As with most open source project GeoServer is very happy to accept pull requests from the community. Contributions from the community have been a source of some of the best bug fixes and improvements in GeoServer and is a great way to give back to the project.
This document is a guide designed to help contributors in successfully submitting a pull request:
We ask that all fixes applied to master first, and then back ported to the stable and maintenance branches.
We require the following for fixes submitted via pull requests:
- Required: Prepare your fix for the master branch
- Required: Check the following (and comment in your pull request, or jira issue):
- Investigate if the issue impact any of the other active branches (master / stable / maintenance)
- Investigate whether the fix can be backported to the applicable active branches (master / stable / maintenance)
- Recommended: Actual backport to stable and maintenance is optional but highly recommended.
We require the following for new features submitted via pull request or patch:
- Required: Prepare your feature for the master branch.
- Optional: If the new feature is suitable for backport you may ask on the developer list after a 1 month.
GitHub pull requests¶
See the developer quickstart for information on forking and building your own copy of GeoServer from sources.
Assuming that origin points to your github repo the the patch workflow then becomes:
Make the change.:
git checkout -b my_bugfix master git add . git commit-m "fixed bug xyz"
Push the change up to your github repository.:
git push origin my_bugfix
Visit your github repo page and issue the pull request.
For the release notes we ask that you open a JIRA ticket linking to your pull request.
At this point the core developers will be notified of the pull request and review it at the earliest
Core developers will Review the patch and may require changes or improvements to it prior to it being accepted. It will be up to the submitter to amend the pull request and keep it alive until it gets merged. Please be patient as pull requests are often reviewed in spare time so turn-around can be a little slow.
If a pull request becomes stale with no feedback from the submitter for a couple of months long, it will linked form a JIRA issue (to avoid losing the partial work) and then be closed.
Tips and Tricks¶
The following guidelines are meant to ensure that contirbutions submitted via pull request will be as easy as possible to review and merge.

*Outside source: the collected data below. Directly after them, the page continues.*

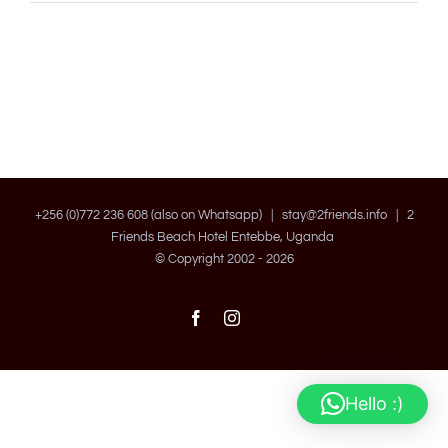
+256 (0)772 236 608 (also on Whatsapp) |
stay@2friends.info
| 2
Friends Beach Hotel Entebbe, Uganda
© Copyright 2002 -
2026
Facebook
Instagram
Hello :)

In general developers will only accept pull requests that apply cleanly against the latest versions of the stable and master branches. Therefore before you generate a patch it is important that you update your checkout to the latest for the branch you are working on.
Ensure your IDE/editor is properly configured¶
Ensure that your development environment is properly configured for GeoServer development. A common issue with patches from newcomers is that their text editor is configured to use tabs rather than spaces.

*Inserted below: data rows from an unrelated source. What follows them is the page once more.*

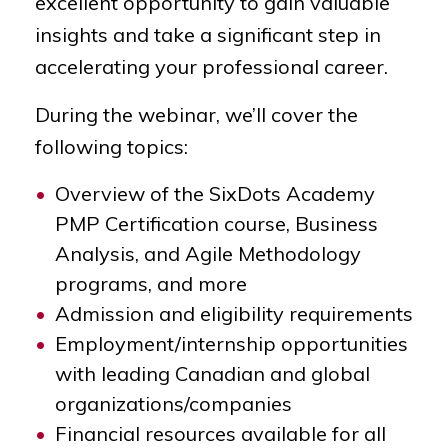
excellent opportunity to gain valuable
insights and take a significant step in
accelerating your professional career.
During the webinar, we’ll cover the
following topics:
Overview of the SixDots Academy
PMP Certification course, Business
Analysis, and Agile Methodology
programs, and more
Admission and eligibility requirements
Employment/internship opportunities
with leading Canadian and global
organizations/companies
Financial resources available for all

See the the Eclipse Guide for general information about formatting and IDE setup.
Include only relevant changes¶
Ensure the patch only contains changes relevant to the issue you are trying to fix. A common mistake is to include whitespace and formatting changes along with the relevant changes. These changes, while they may seem harmless, make the patch much harder to read.
Fix one thing at a time¶
Do not batch up multiple unrelated changes into a single patch. If you want to fix multiple issues work on them separately and submit separate patches for them.
The core developers review community patches in spare time. Be cognizant of this and realize that just as you are contributing your own free time to the project, so is the developer who is reviewing and applying your patch.
We understand professionals working on the code base may need to meet customer or contractual obligations. You may wish to review commercial support options if you are not in a position to wait for a volunteer. We ask that professionals take an extra level of pride in their work, it embarrassing make your customers wait over common mistakes.
Include a test case that shows your patch fixes an issue (or adds new functionality). If you do not include a test case the developer reviewing your work will need to create one.